O marido morreu em 2007, e Irene não se entregou à saudade nem à solidão. Diz, com orgulho, não saber o que é depressão. Um santo remédio contra essa doença, ela diz que “é ocupar a mente, continuar ajudando as pessoas e ensinar”. Esses sempre foram propósitos na sua vida.

Dona Irene revela um dos segredos que a mantém lúcida, com boa visão e mãos ágeis: tricô e crochê. Não é exagero afirmar que foi com agulhas, linhas e lãs que ela, entreleçando pontos, construiu uma bela história de dedicação e amor ao trabalho manual. E tudo começou quando ela tinha 20 anos e viu, pela primeira vez, a sogra tricotando. “Eu pensei: vou aprender a fazer isso”. E foi desmanchando e refazendo peças que aprendeu. E não parou mais, há 60 anos Irene vive cercada de agulhas, linhas e lãs.

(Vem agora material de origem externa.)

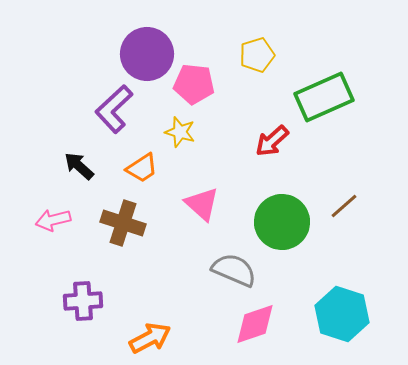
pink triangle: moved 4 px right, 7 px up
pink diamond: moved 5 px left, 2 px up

“Na época, o meu marido trabalhava numa empresa têxtil, ganhava muito pouco e ainda o salário atrasava, passei a fazer peças e enxovais de tricô e crochê para reforçar a nossa renda familiar”, conta. Irene ganhou dinheiro e fama pela qualidade do seu trabalho. A inspiração, no entanto, não caiu do céu. Ela também estudou muito em livros e criou seus próprios pontos. Irene nunca quis guardar para si o que aprendeu. “O que adianta levar para o túmulo o conhecimento”, afirma. Por isso, passou a ensinar outras mulheres a tricotar e fazer crochê. Começou dando aulas para os empregados da Sulfabril, depois passou pela Círculo, Hering/Gaspar, Ceval, escolas, comércio e casas particulares. Doou peças de tricô e crochê para instituições de cidades como Camboriú, Itajaí, Navegantes, Blumenau, Barra Velha, Brusque e Luiz Alves. Pelas suas contas, ensinou mais de duas mil mulheres.

Dona Irene chegou a fundar o Grupo Fios da Meada, onde reunia donas de casa para ensinar tricô e crochê, numa verdadeira terapia do bem viver. Foi também professora contratada pela prefeitura e, até completar 80 anos, artesã da Círculo, empresa gasparense mundialmente conhecida pela produção de fios e linhas. Em 2018, Irene representou as artesãs da Círculo na homenagem prestada pela Assembleia Legislativa do Estado por ocasião dos 80 anos de fundação da empresa. Há cinco anos, conseguiu, por meio da Círculo, que a Altenburg, de Blumenau, doasse dezenas de cobertores, lençóis, fronhas e travesseiros para o Hospital Nossa Senhora do Perpétuo Socorro, num momento que ela define como um dos mais felizes da sua vida. “Quando ligaram para a minha casa, eu não acreditei, depois fechei as portas e janelas e passei a gritar de alegria”, relembra.

Nos últimos anos, reduziu o ritmo de trabalho. Não dá mais aulas para grupos, mas se alguém bate à sua porta querendo aprender tricô e crochê, Irene nunca diz não. “Muitas das minhas alunas não tinham nada para fazer em casa e aprenderam algo novo, outras perderam o emprego e conseguiram recuperar a renda fazendo e vendendo peças em tricô e crochê. Eu me sinto feliz por ter proporcionado a tantas mulheres essa oportunidade”, emociona-se.

Dona Irene ainda confecciona toucas, sapatinhos e mantas que doa para abrigos, casas de idosos e hospitais. “Eu sempre peço que eles deem para os mais pobres”, revela. A matéria-prima, ela ganha de familiares, amigos, lojas e empresas. Se vai um dia se aposentar? Ela garante que não: “Espero não parar, só quando morrer”, avisa.

A celebração de 90 anos é no sábado, dia 2, na companhia da filha, Maria Aparecida Demmer Pereira, do genro Rubens Pereira, dos netos Rubens Junior e José Henrique, além de irmãos, sobrinhos e amigos. Uma merecida festa a essa cidadã que orgulha a cidade de Gaspar.